The evidence shows that at least two acts of molestation occurred in June 1986 and July 1986, while the child was still under age fourteen, as alleged in the indictment. Proof of acts of molestation after she reached age fourteen were mere surplusage, or were evidence of transactions similar to what the State did prove, to wit, that the offense occurred as alleged in the indictment. See Keri v. State, 179 Ga. App. 664 (347 SE2d 236).
2. In three enumerations, appellant states he was denied a right to thorough and sifting cross-examination by the trial court's denial of his motion for production of the victim's statements, and by the trial court's denial of his attempt to impugn the victim by showing her bad character.
Appellant does not cite any authority allowing him to impeach the thirteen-year-old victim's character by showing marijuana use and bad character, nor does he describe this "bad character." Further, appellant has not shown any harm accrued to him in not receiving a copy of the victim's statement; and, he does not prove error by showing that he actually asked for the statement as required by OCGA 17-7-210. The trial court examined the evidence in light of appellant's other discovery demands and found nothing exculpatory. See Valdez v. State, 192 Ga. App. 10, 11(383 SE2d 611). In the absence of any suggestion by appellant that he incurred some actual harm by being denied cross-examination by the improper denial of a defense statement properly sought, appellant has not borne his burden to show harmful error by the record. Griner v. State, 192 Ga. App. 283 (384 SE2d 398); Sanders v. State, 188 Ga. App. 774, 775 (374 SE2d 542); Ragan v. State, 188 Ga. App. 770, 772 (374 SE2d 559); Whiteley v. State, 188 Ga. App. 129 (372 SE2d 296).

###

The request: Quote the stretch of the court opinion above from "2. In three" through "her bad character.", word for word.

Data excerpts:
###

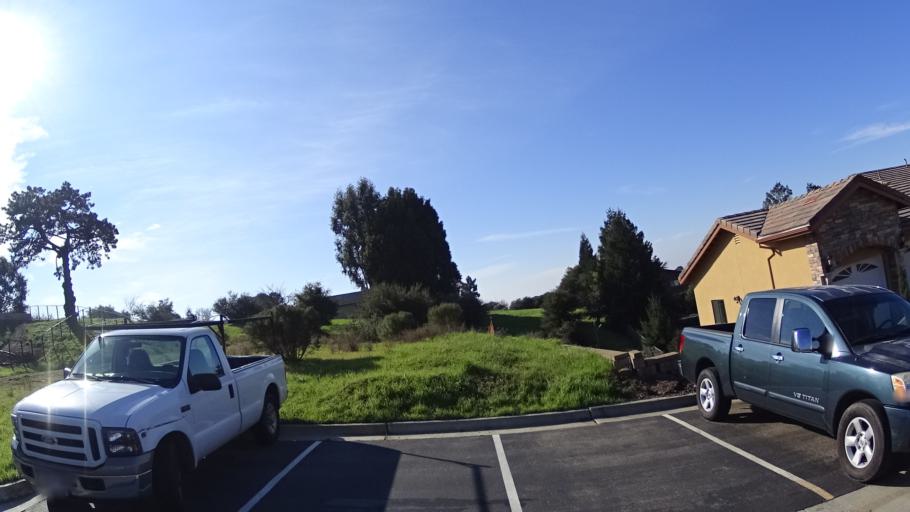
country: US
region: California
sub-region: Alameda County
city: Fairview
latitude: 37.6771
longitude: -122.0459
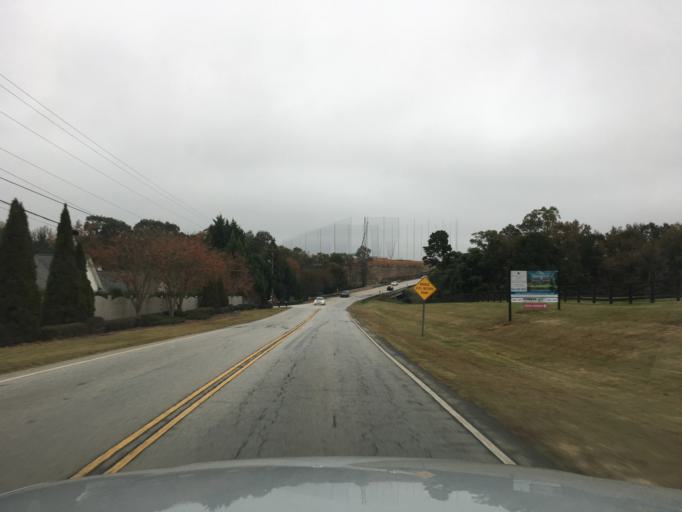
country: US
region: South Carolina
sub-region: Greenville County
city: Five Forks
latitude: 34.8516
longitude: -82.2631
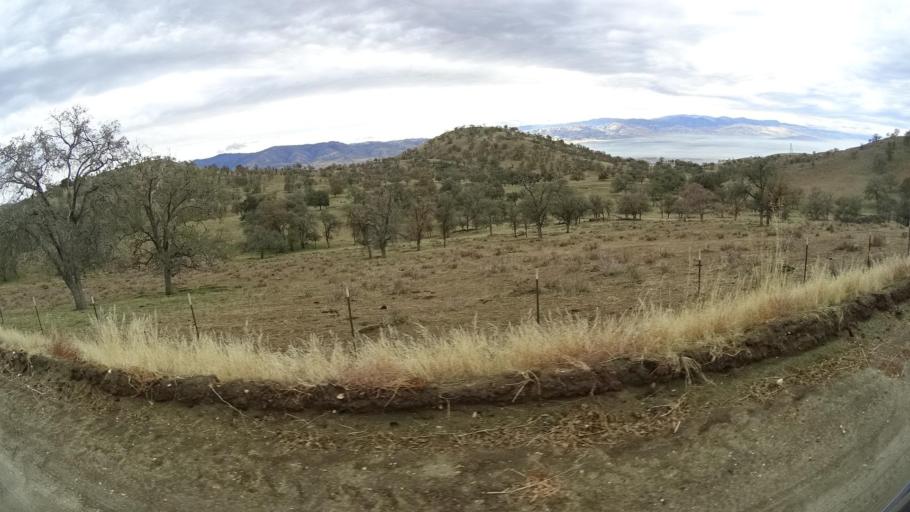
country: US
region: California
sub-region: Kern County
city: Stallion Springs
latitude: 35.1214
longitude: -118.7185
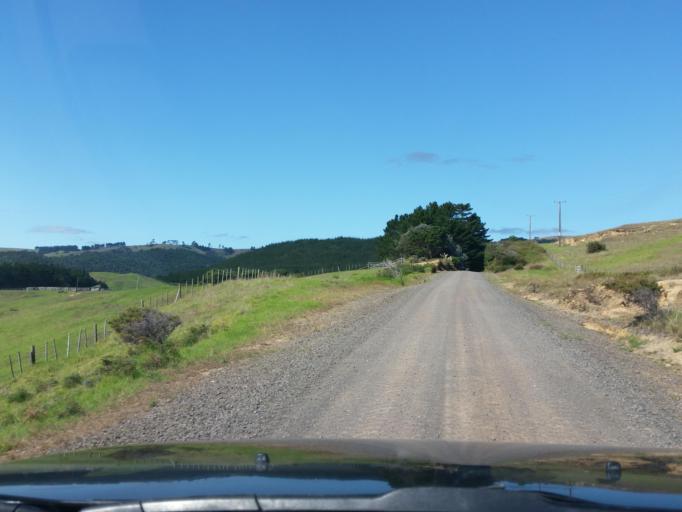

###

The completed task:
2. In three enumerations, appellant states he was denied a right to thorough and sifting cross-examination by the trial court's denial of his motion for production of the victim's statements, and by the trial court's denial of his attempt to impugn the victim by showing her bad character.